If rational expectations were right there is no way we would have seen the roughly 3.6% rise in holiday retail spending that America saw for this just concluded holiday season. This was less than in the booming years of 2004-2006, but still, you only had to go back to 2002 to find a similarly “bad” holiday season. If you listened to many pre-holiday economic prognosticators, you might have thought that America was facing the worst holiday season since the soup kitchens and breadlines of the Great Depression, maybe the worst shopping season since the British burned Washington in the war of 1812.
Why didn’t rational expectations work? Why did Americans ignore all the bad news to once again be zombies at the mall?
One thing that the rational expectations theorists probably didn’t factor into their calculations as to why Americans ignore economic news is that Americans just hate economic news. Whenever it comes on the TV there is a mad, desperate scramble for the remote control to change the channel; anything, whether it be meetings of the local sewage treatment committee on the community affairs cable channel or Venezuelan soap operas, will get some viewing time in preference to actually watching economics news on TV…..
Please, there is a simpler answer. There is no such thing as economic news on TV. There’s a market wrap, which is just like getting sports scores. You might get an economic factoid thrown in like, “The markets were up today because the CPI release of ___ was lower than analysts expected.” If you don’t already know the game, the teams, and the players, they mean nothing.
So the reason that the news of the subprime crisis has not led to a greater contraction of US consumer spending is that most Americans have little or no comprehension or understanding of what the subprime crisis actually is….
As long as the US consumer has a job he is going to keep spending (“Saving?
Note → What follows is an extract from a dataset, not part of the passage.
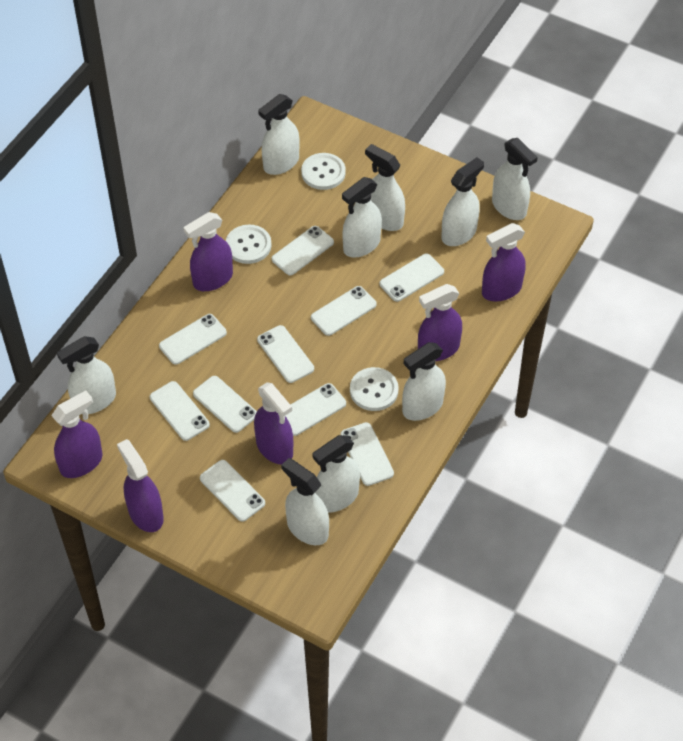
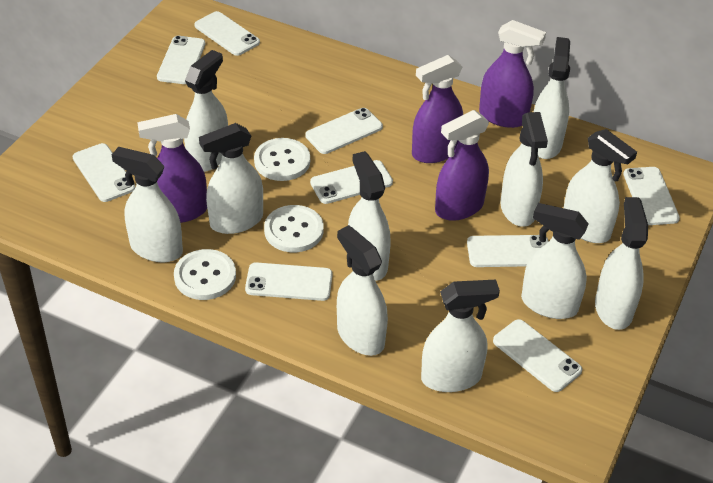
purple spray bottle: [51,391,103,478] [117,439,164,532] [183,212,233,291] [254,382,293,464] [418,284,462,361] [482,223,526,301] = 6 -> [137,114,207,223] [412,55,463,163] [435,110,489,221] [479,20,546,128] = 4
white phone: [150,381,210,441] [159,314,227,365] [193,376,257,433] [200,460,265,522] [257,325,314,383] [272,226,334,275] [285,383,346,436] [311,286,377,336] [340,422,394,486] [379,254,444,302] = 10 -> [72,143,135,202] [157,36,205,84] [194,11,260,56] [245,262,332,301] [305,108,383,154] [310,160,393,204] [467,235,548,267] [493,319,582,392] [623,167,680,225] = 9
white spray bottle: [57,336,116,414] [258,94,300,175] [281,458,329,545] [313,435,360,513] [342,177,382,258] [365,144,405,231] [402,342,446,421] [441,157,484,246] [492,138,538,220] = 9 -> [112,147,183,262] [184,50,228,172] [199,123,263,234] [337,225,388,356] [348,151,391,281] [421,280,500,392] [500,112,548,227] [521,203,589,319] [534,37,570,159] [564,129,637,243] [595,197,648,330] = 11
What’s that, oh, I know, it’s what the goalkeepers in soccer do!”) and as long as the spending spree continues there is a safety net as to just how bad the subprime crisis is going to hurt the American, and by extension the world, economy.
Americans feel more secure if they see the headline unemployment number still low….
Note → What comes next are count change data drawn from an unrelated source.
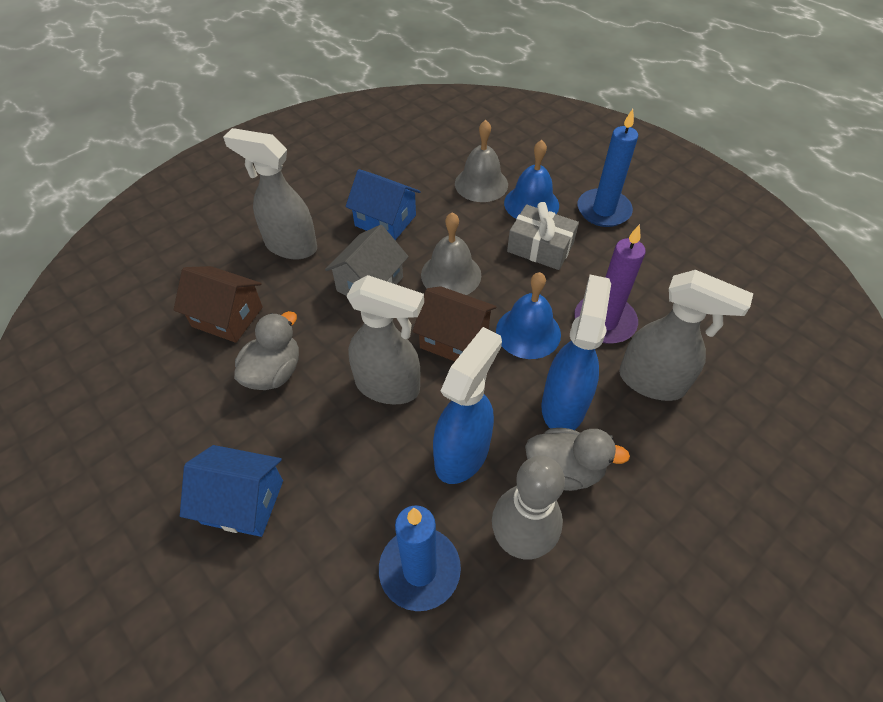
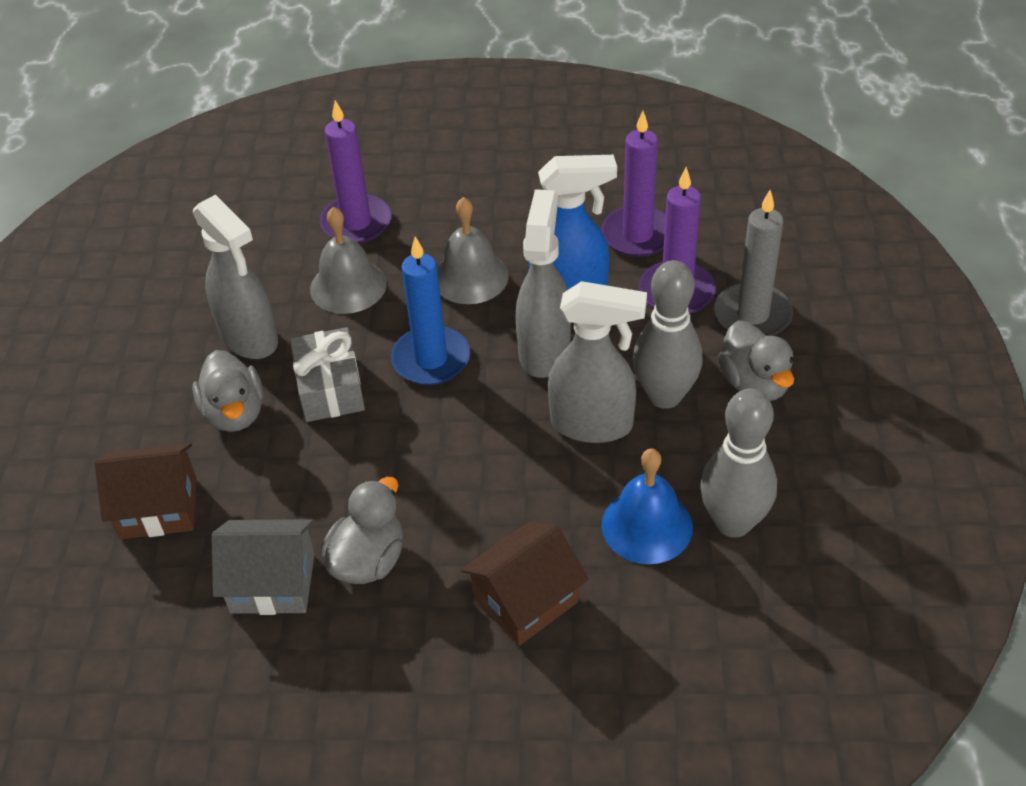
blue bell: [496,272,561,359] [504,140,559,219] = 2 -> [601,448,693,564] = 1
blue candle: [379,505,461,611] [578,109,638,227] = 2 -> [391,236,470,385] = 1
blue house: [180,445,283,537] [345,169,421,240] = 2 -> none = 0
blue spray bottle: [433,327,502,484] [541,274,611,430] = 2 -> [529,155,617,290] = 1
grey bowling pin: [492,456,565,560] = 1 -> [633,260,703,409] [700,388,777,538] = 2
grey candle: none = 0 -> [714,190,793,336] = 1
grey duck: [234,311,299,390] [525,428,630,491] = 2 -> [192,350,263,432] [321,477,403,584] [718,320,794,401] = 3
purple candle: [574,224,646,344] = 1 -> [320,100,392,244] [601,111,666,257] [639,167,716,314] = 3

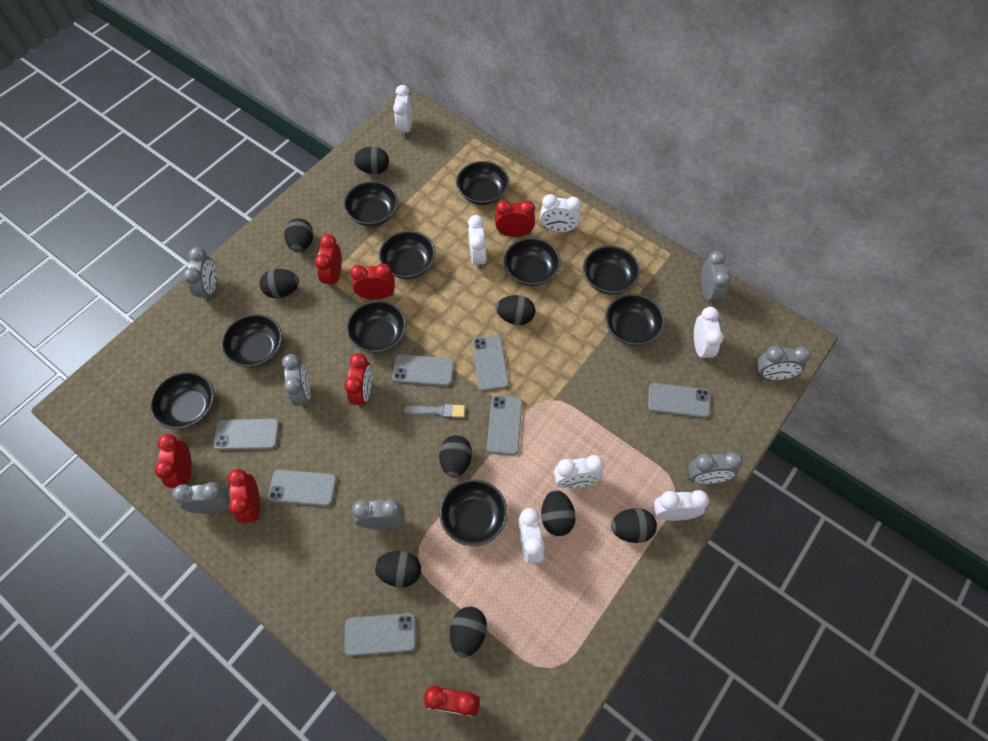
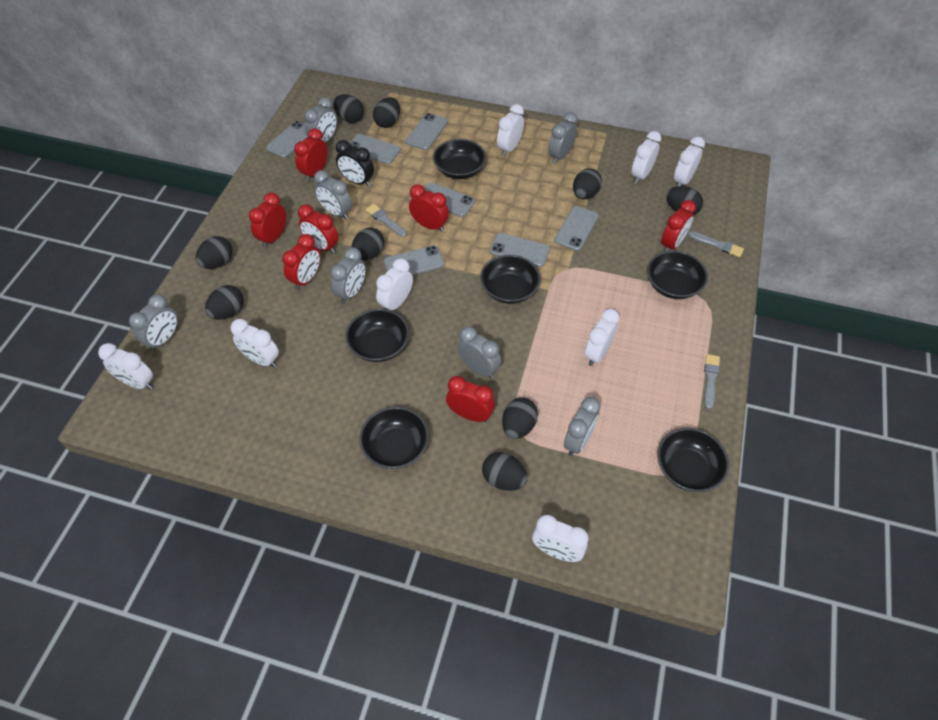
black bowl: [150,372,214,429] [221,314,282,368] [343,181,398,226] [346,301,406,353] [379,231,436,279] [440,479,507,546] [456,161,510,205] [504,238,561,286] [583,246,640,295] [605,294,665,346] = 10 -> [345,309,409,362] [359,407,429,469] [433,139,486,179] [480,255,541,304] [647,251,708,299] [657,428,729,492] = 6
black clock: none = 0 -> [336,140,374,187] = 1
grey brush: [404,404,465,418] = 1 -> [365,204,407,237] [688,231,744,257] [704,354,720,409] = 3
white clock: [393,85,412,138] [468,215,486,269] [518,508,545,564] [540,194,581,232] [554,455,604,488] [654,490,709,521] [694,307,724,362] = 7 -> [98,343,153,390] [231,319,279,367] [376,258,413,310] [497,104,524,156] [532,515,589,562] [585,309,619,366] [631,131,661,184] [674,137,705,186] = 8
In what is, according to some media reports, the bleakest time in finance history since the moneychangers were driven from the Temple, Americans keep spending. How can they not? As that the French are justifiably proud of their culture and cuisine, the Germans their engineering and manufacturing prowess, what is it that Americans can be more proud about than their continued willingness to exhaust 200 years of built-up treasure on cheap trinkets that they will dispose of and replace in six months? No matter what the politicians bleat on in the Iowa cornfields about the centrality of Jesus in American life, the country’s real unifying faith, affirmed no matter what race, color, creed, gender, or sexual orientation, is mindless consumerism.
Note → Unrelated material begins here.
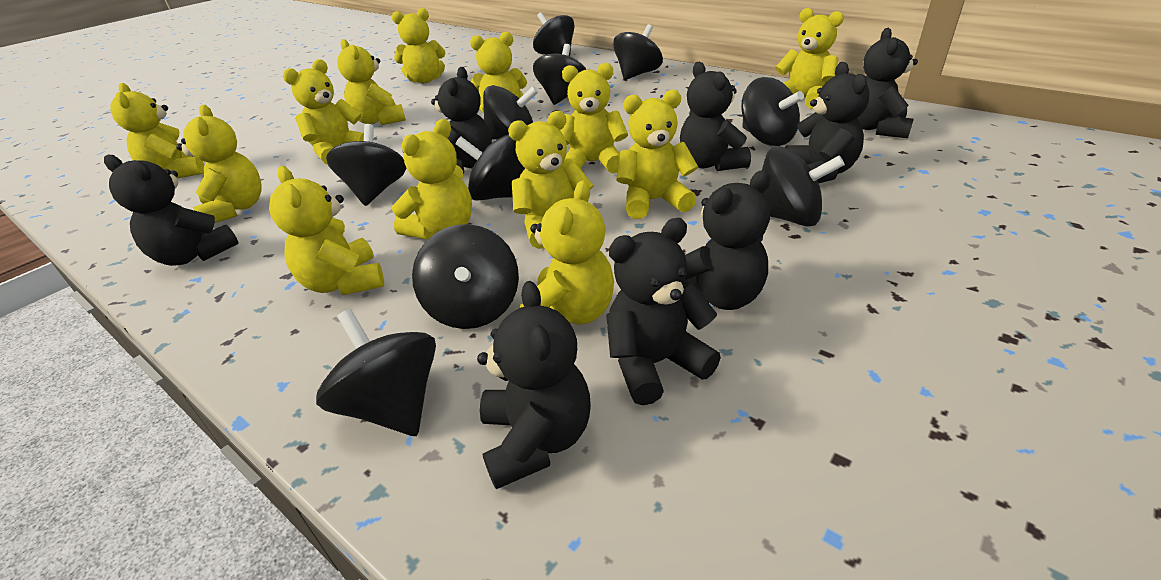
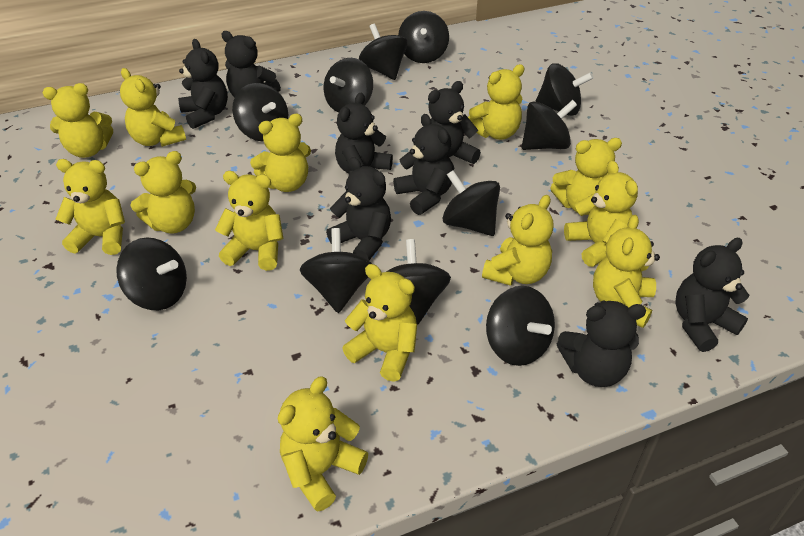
black spinning top: [316,309,436,436] [326,124,407,206] [412,224,519,329] [455,135,525,201] [483,85,538,140] [533,12,575,56] [533,44,587,105] [613,24,663,80] [741,77,804,146] [762,146,845,227] = 10 -> [116,237,187,310] [232,83,288,142] [300,228,372,313] [324,58,373,113] [359,24,407,80] [386,239,451,325] [398,11,449,63] [443,170,500,236] [486,286,555,366] [521,100,577,150] [535,63,593,116] = 11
In this, the nation’s 1,100 enclosed shopping malls are temples to this national faith, with the 500-store Mall of America, in Bloomington, Minnesota, the faith’s new Vatican, its shining food court on a hill.
With the consumerist religion flourishing as it is in America, it will take more than what we’ve seen from the subprime crisis so far to shake the foundations of the faith. A moral philosopher or theologian might question the value of the new creed to its believers’ souls; then again, isn’t the whole point of being a zombie that you’ve lost your soul?
No one wants to be a zombie; zombies are created because they have no will of their own and can be controlled. Delasantellis no doubt would think that also applies to the US consumer.